**WHAT THE TASK ASKS**: What you should copy is the line containing "text_box [353, 822, 1857, 831]" and all lines after it in the entries below, exactly and without anything added.

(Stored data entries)
<<<<

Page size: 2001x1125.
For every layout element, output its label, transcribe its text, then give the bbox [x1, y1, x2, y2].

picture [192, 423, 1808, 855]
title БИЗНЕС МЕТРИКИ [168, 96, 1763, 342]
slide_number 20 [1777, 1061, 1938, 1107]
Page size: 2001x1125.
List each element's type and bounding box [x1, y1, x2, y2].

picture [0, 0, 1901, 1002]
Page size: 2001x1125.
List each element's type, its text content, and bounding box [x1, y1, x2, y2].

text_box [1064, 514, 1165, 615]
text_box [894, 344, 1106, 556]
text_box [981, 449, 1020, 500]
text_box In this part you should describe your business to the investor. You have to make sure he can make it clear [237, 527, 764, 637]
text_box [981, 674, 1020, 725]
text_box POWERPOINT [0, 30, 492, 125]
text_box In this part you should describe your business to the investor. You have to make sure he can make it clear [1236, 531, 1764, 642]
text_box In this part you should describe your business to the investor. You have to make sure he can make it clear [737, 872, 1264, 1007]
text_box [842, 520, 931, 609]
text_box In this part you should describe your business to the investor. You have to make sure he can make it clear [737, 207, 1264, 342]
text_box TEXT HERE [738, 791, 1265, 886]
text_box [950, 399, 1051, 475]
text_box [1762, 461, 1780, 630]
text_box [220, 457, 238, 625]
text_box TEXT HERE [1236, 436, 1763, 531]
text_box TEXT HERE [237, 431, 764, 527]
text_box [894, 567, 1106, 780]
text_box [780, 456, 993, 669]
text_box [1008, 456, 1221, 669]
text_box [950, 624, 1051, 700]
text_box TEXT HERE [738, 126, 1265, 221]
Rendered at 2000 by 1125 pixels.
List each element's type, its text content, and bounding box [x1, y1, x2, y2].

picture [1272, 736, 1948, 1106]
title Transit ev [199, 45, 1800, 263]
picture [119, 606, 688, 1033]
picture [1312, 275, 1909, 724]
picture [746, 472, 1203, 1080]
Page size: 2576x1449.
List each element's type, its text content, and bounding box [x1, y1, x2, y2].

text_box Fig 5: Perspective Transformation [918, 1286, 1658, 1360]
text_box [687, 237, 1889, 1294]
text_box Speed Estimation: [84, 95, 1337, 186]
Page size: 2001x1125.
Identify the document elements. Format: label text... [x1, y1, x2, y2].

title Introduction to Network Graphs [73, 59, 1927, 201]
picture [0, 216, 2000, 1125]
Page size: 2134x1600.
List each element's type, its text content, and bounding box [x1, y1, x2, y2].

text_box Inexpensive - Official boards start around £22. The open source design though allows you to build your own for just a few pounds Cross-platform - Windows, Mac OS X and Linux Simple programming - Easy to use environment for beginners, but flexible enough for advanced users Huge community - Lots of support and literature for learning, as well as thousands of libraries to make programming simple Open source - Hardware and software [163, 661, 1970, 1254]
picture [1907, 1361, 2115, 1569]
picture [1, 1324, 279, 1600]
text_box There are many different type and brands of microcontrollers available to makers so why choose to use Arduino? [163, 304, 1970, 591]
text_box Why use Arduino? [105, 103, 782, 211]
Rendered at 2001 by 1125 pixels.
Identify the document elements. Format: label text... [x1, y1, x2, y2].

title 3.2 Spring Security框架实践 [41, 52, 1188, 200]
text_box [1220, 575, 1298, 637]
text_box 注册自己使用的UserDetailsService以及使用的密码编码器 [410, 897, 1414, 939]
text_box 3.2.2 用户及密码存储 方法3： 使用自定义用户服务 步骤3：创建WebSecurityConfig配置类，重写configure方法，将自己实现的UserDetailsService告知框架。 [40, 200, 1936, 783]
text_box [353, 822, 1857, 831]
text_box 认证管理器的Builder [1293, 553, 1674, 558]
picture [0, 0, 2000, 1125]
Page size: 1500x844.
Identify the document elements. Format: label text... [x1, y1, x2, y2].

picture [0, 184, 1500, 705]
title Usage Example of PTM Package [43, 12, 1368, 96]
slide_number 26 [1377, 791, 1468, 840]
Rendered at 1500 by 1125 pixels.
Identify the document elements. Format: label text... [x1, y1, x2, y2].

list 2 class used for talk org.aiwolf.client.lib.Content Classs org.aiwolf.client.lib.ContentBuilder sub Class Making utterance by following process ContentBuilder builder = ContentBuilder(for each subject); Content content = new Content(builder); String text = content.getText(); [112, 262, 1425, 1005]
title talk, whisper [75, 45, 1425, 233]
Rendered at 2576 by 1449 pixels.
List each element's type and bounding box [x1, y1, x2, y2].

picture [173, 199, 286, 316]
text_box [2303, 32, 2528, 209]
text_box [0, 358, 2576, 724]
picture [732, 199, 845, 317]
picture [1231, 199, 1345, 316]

>>>>

**EXERCISE ANSWER**:
text_box [353, 822, 1857, 831]
text_box 认证管理器的Builder [1293, 553, 1674, 558]
picture [0, 0, 2000, 1125]
Page size: 1500x844.
Identify the document elements. Format: label text... [x1, y1, x2, y2].

picture [0, 184, 1500, 705]
title Usage Example of PTM Package [43, 12, 1368, 96]
slide_number 26 [1377, 791, 1468, 840]
Rendered at 1500 by 1125 pixels.
Identify the document elements. Format: label text... [x1, y1, x2, y2].

list 2 class used for talk org.aiwolf.client.lib.Content Classs org.aiwolf.client.lib.ContentBuilder sub Class Making utterance by following process ContentBuilder builder = ContentBuilder(for each subject); Content content = new Content(builder); String text = content.getText(); [112, 262, 1425, 1005]
title talk, whisper [75, 45, 1425, 233]
Rendered at 2576 by 1449 pixels.
List each element's type and bounding box [x1, y1, x2, y2].

picture [173, 199, 286, 316]
text_box [2303, 32, 2528, 209]
text_box [0, 358, 2576, 724]
picture [732, 199, 845, 317]
picture [1231, 199, 1345, 316]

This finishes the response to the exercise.